▸ **Task requirements**:
Express everything from the line containing "Живите сейчас - платите потом" down to the line containing "97 691 040 ₽" as a JSON list of strings, one string per line, leaving out blank lines.

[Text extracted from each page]
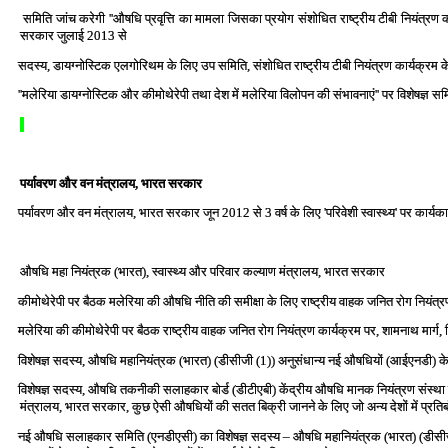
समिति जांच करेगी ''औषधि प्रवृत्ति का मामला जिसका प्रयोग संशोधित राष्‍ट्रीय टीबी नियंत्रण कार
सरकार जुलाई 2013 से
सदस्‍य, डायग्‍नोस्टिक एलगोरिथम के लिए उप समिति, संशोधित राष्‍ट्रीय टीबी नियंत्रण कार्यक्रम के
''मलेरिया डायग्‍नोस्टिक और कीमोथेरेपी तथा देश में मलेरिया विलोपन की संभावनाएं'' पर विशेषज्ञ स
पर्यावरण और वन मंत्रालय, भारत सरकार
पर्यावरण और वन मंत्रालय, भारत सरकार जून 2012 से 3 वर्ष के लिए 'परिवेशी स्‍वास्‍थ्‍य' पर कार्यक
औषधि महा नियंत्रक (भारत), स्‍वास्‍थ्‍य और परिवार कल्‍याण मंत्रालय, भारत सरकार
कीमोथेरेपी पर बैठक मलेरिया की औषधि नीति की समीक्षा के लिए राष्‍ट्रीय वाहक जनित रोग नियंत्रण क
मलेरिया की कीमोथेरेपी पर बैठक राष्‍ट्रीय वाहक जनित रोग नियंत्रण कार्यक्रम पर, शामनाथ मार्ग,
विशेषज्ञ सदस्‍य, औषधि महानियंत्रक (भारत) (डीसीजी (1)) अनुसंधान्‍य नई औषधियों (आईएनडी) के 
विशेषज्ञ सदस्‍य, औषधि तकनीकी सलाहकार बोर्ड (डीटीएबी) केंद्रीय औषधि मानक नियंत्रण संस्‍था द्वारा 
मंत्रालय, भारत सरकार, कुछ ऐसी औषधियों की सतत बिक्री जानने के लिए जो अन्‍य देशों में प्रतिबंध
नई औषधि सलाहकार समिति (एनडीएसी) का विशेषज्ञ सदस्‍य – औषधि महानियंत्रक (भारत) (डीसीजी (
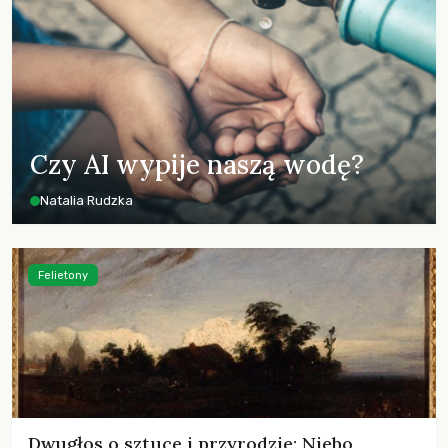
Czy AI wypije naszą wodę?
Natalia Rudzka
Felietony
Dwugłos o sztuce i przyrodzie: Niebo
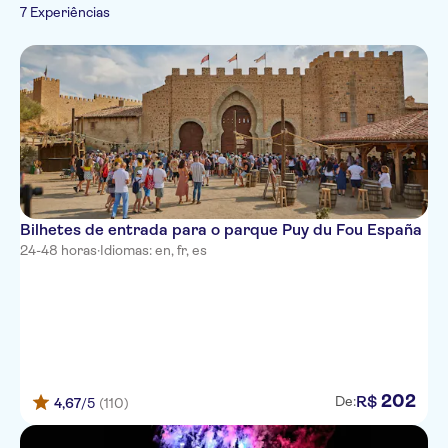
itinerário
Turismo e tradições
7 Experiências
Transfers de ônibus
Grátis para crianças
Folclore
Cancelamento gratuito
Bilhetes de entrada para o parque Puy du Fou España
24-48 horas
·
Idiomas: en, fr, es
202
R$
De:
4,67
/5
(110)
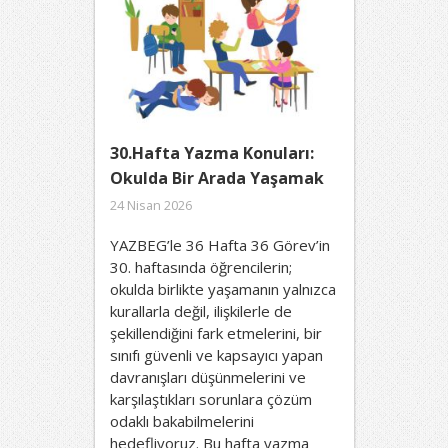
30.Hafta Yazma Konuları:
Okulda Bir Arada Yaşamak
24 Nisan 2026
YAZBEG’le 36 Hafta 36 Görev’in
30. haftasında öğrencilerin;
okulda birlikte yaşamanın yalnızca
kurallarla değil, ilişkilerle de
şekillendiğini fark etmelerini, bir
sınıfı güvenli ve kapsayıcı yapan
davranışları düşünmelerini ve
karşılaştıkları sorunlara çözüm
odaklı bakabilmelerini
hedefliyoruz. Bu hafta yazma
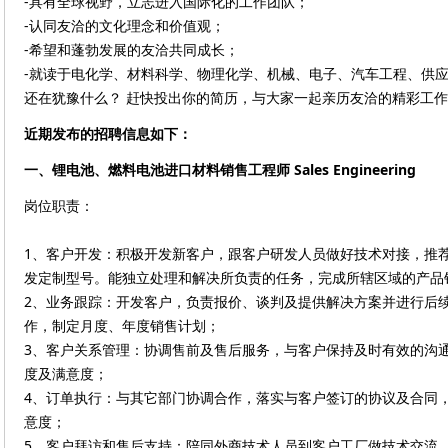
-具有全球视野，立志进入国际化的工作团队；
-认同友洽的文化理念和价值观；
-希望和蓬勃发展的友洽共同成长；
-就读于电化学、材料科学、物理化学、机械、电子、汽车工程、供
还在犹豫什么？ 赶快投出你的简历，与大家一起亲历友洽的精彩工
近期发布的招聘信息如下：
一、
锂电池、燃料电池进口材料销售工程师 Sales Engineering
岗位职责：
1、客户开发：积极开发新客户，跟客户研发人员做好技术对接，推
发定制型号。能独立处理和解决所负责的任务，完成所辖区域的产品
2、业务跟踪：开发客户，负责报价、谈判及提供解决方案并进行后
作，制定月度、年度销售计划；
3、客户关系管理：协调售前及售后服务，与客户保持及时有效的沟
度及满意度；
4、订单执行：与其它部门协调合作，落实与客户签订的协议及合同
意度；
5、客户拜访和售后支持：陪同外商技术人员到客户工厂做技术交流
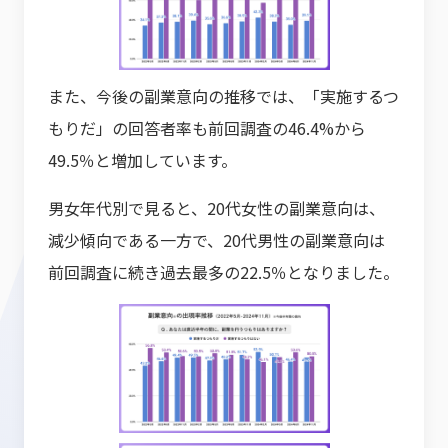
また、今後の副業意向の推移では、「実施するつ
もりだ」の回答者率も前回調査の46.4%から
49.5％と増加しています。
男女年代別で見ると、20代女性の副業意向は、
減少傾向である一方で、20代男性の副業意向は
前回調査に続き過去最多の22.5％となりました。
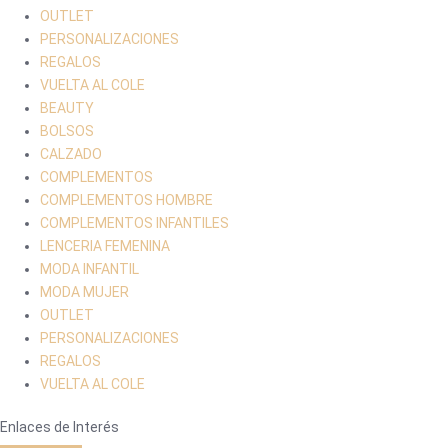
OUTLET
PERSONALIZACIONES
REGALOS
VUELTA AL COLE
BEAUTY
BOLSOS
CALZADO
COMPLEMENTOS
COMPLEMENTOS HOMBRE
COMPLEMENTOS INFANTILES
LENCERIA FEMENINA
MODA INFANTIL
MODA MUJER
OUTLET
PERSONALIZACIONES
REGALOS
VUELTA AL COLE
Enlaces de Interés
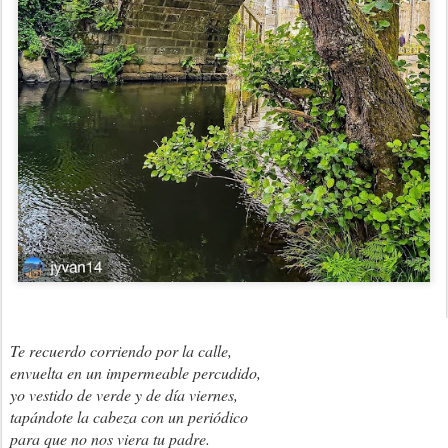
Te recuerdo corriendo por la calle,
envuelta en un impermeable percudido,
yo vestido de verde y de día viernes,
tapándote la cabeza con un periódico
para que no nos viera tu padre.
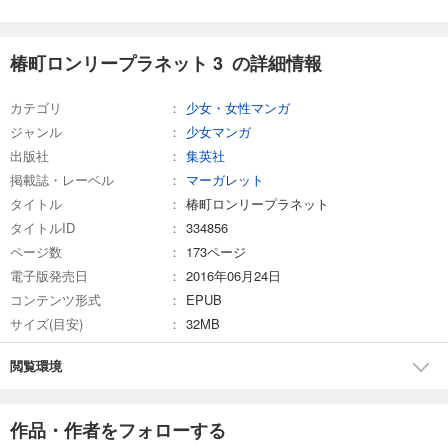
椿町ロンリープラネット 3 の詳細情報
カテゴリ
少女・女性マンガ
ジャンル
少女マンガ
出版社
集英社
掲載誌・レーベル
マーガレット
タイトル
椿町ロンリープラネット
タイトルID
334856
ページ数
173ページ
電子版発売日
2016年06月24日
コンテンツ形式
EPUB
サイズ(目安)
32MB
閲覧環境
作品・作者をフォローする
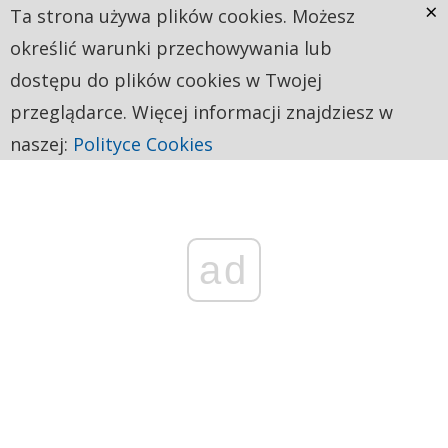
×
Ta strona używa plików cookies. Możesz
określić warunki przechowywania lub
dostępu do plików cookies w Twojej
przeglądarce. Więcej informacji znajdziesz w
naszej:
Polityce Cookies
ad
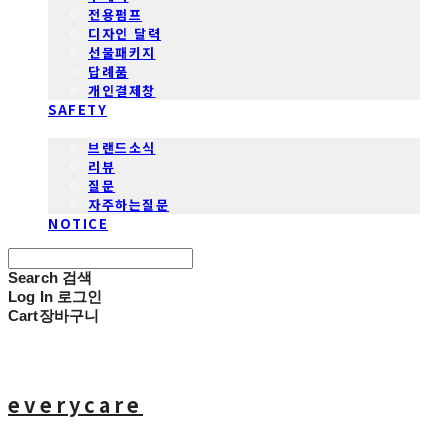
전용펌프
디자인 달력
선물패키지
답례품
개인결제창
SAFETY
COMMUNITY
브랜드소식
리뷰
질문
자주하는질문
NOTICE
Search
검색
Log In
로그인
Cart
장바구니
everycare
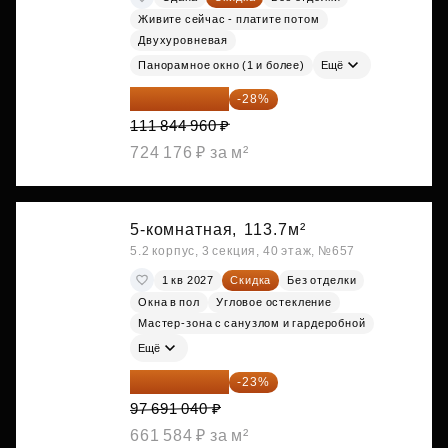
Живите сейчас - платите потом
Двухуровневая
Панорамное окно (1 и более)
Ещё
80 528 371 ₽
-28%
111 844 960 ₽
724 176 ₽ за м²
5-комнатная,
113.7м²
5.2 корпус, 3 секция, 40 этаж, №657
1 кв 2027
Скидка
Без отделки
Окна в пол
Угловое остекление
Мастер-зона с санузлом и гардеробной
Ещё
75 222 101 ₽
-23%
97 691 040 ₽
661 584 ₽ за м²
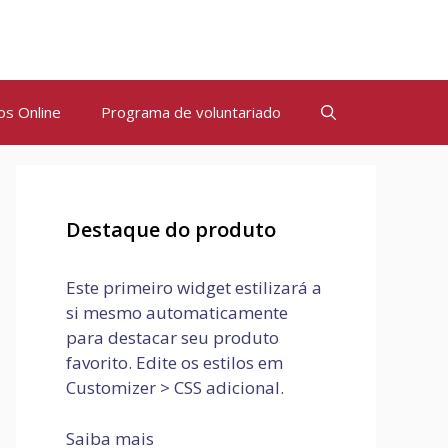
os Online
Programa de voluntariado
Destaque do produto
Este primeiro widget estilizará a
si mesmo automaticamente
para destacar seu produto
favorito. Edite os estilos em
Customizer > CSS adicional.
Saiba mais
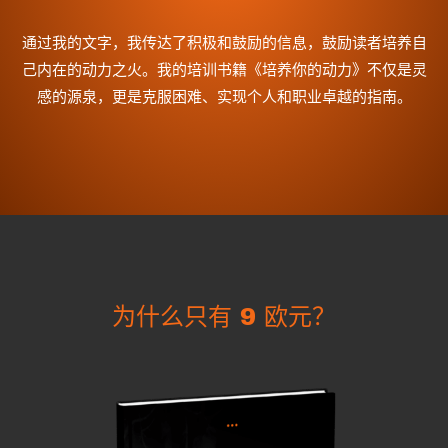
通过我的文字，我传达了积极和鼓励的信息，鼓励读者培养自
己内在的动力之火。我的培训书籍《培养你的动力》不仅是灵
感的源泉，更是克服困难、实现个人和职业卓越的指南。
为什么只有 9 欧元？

▸ **Finished exercise**:
[
  "Живите сейчас - платите потом",
  "Двухуровневая",
  "Панорамное окно (1 и более)",
  "Ещё",
  "80 528 371 ₽",
  "-28%",
  "111 844 960 ₽",
  "724 176 ₽ за м²",
  "5-комнатная,",
  "113.7м²",
  "5.2 корпус, 3 секция, 40 этаж, №657",
  "1 кв 2027",
  "Скидка",
  "Без отделки",
  "Окна в пол",
  "Угловое остекление",
  "Мастер-зона с санузлом и гардеробной",
  "Ещё",
  "75 222 101 ₽",
  "-23%",
  "97 691 040 ₽"
]